Sam had traveled the world for business, without Marty. She was the consummate professional, accomplished and capable. She never relied on him, but as she inched toward the island it all seemed overwhelming and she thought she might have made a huge mistake. She knew she could never forget his infidelities, but maybe she should have stayed in her own house and made the best of it. It was all too confusing and Sam had never been so unsure. Her usual confidence and self-esteem had been eaten away during the past year. The absence of her parents had left a deep scar in Sam’s heart and she missed them more than ever today. She longed to hear her mom reassure her and feel her dad’s strong hug.
European river cruises, white sand beaches, Australian adventures, and castles of Ireland that once beckoned from the brochures on her nightstand, were now only dreams that had been torn apart by the man she had loved and trusted. Instead of exotic travel, her future held a quaint island where she hoped the fond recollections of the past would wrap around her like a cozy blanket.
For almost a year she had been suffering and plunging deeper into her own dark thoughts. She had lost over twenty pounds and forced herself to eat, when she remembered. She knew she needed something fresh to focus on and the prospect of a new business venture and warm memories drew her to Friday Harbor.

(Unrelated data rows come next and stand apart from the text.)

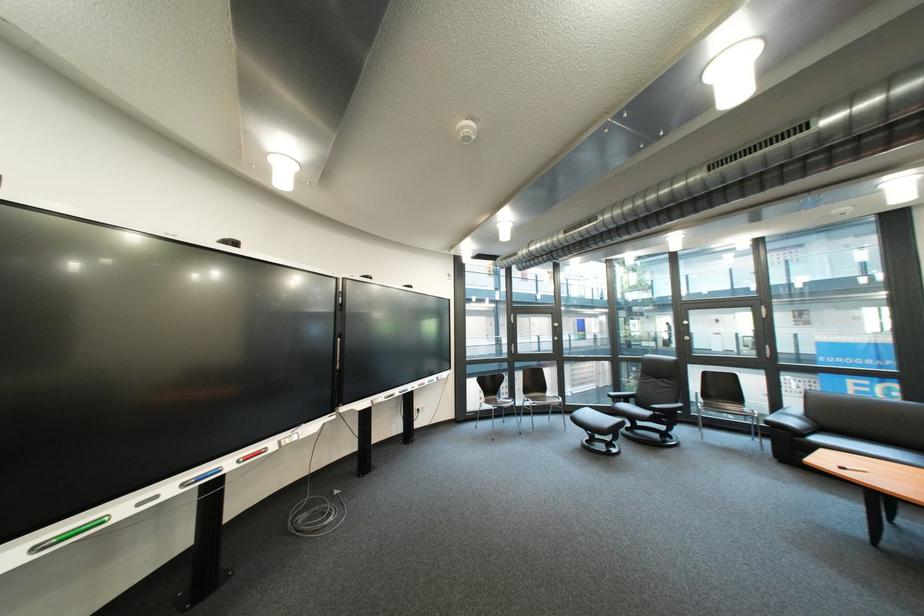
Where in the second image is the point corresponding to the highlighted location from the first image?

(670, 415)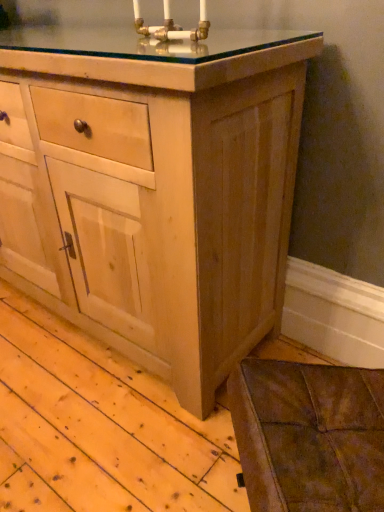
Question: Is natural wood cabinet at center in front of or behind gold brass candle holder at upper center in the image?

Choices:
 (A) behind
 (B) front

Answer: (B)

Question: From the image's perspective, is natural wood cabinet at center located above or below gold brass candle holder at upper center?

Choices:
 (A) above
 (B) below

Answer: (B)

Question: Is point click(x=91, y=139) positioned closer to the camera than point click(x=187, y=31)?

Choices:
 (A) closer
 (B) farther

Answer: (B)

Question: In terms of height, does gold brass candle holder at upper center look taller or shorter compared to natural wood cabinet at center?

Choices:
 (A) short
 (B) tall

Answer: (A)

Question: In the image, is gold brass candle holder at upper center positioned in front of or behind natural wood cabinet at center?

Choices:
 (A) behind
 (B) front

Her musings were interrupted when the ferry captain made the announcement to instruct passengers to report back to their vehicles for arrival in Friday Harbor. “That’s us, Zoe. Let’s go,” Sam said, as she took hold of Zoe’s leash and headed downstairs.
As she guided Zoe between the narrow vehicle paths, she spotted the vivid green sticker proclaiming her golden retriever was smarter than any fifth grader. She reached the SUV, loaded Zoe, and after squeezing through the sliver of space the door allowed without smacking the car next to her, rested in the driver’s seat. Cars around her were starting and her lane began to creep forward, exiting the ferry.

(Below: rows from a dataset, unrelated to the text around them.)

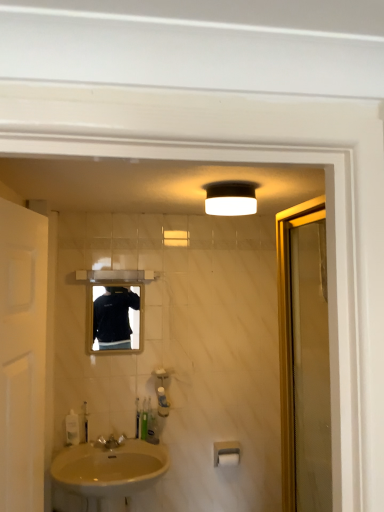
This screenshot has height=512, width=384. What are the coordinates of `free space between clear plastic bottle at lower left, the 1th toiletry when ordered from left to right, and green plastic toothbrush at lower center, which ranks as the second toiletry in left-to-right order` in the screenshot? It's located at (106, 442).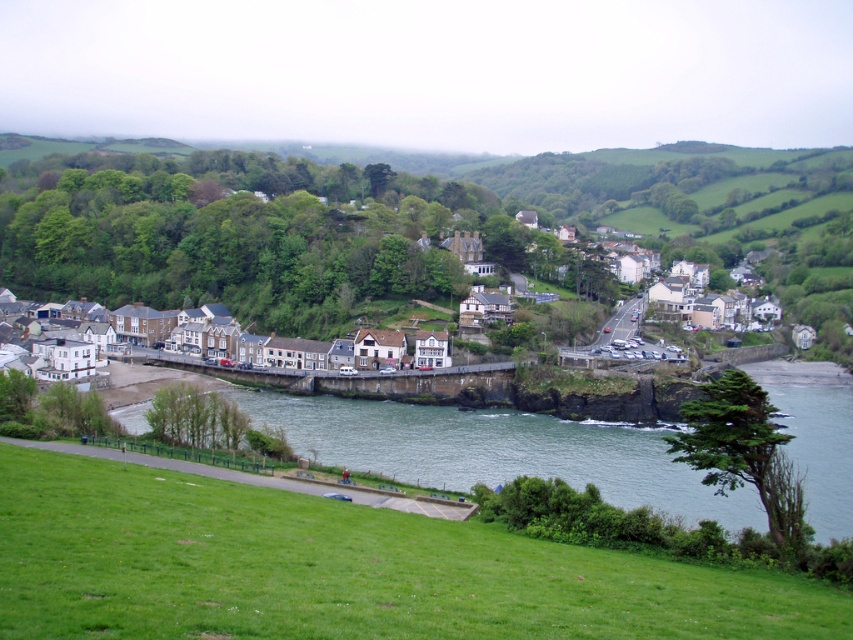
In the scene shown: Is green grassy at lower left above greenish-blue water at lower center?

No.

Is point (90, 564) positioned after point (421, 413)?

That is False.

Where is `green grassy at lower left`? green grassy at lower left is located at coordinates (340, 568).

As the metal planks of the ferry apron thumped under the weight of her car, she admired the charming shops and buildings neighboring the harbor, looking as if washed in colors from a box of artist pastels. She glanced up at a sign posted on the corner. It read, Welcome to Friday Harbor—Your Hometown Harbor. She could only hope it would prove true. “Well, girl, here we go. Let’s go see our new house and get settled,” Sam said, as she drove off the landing onto Front Street, determined not to let the weight of lost dreams crush her.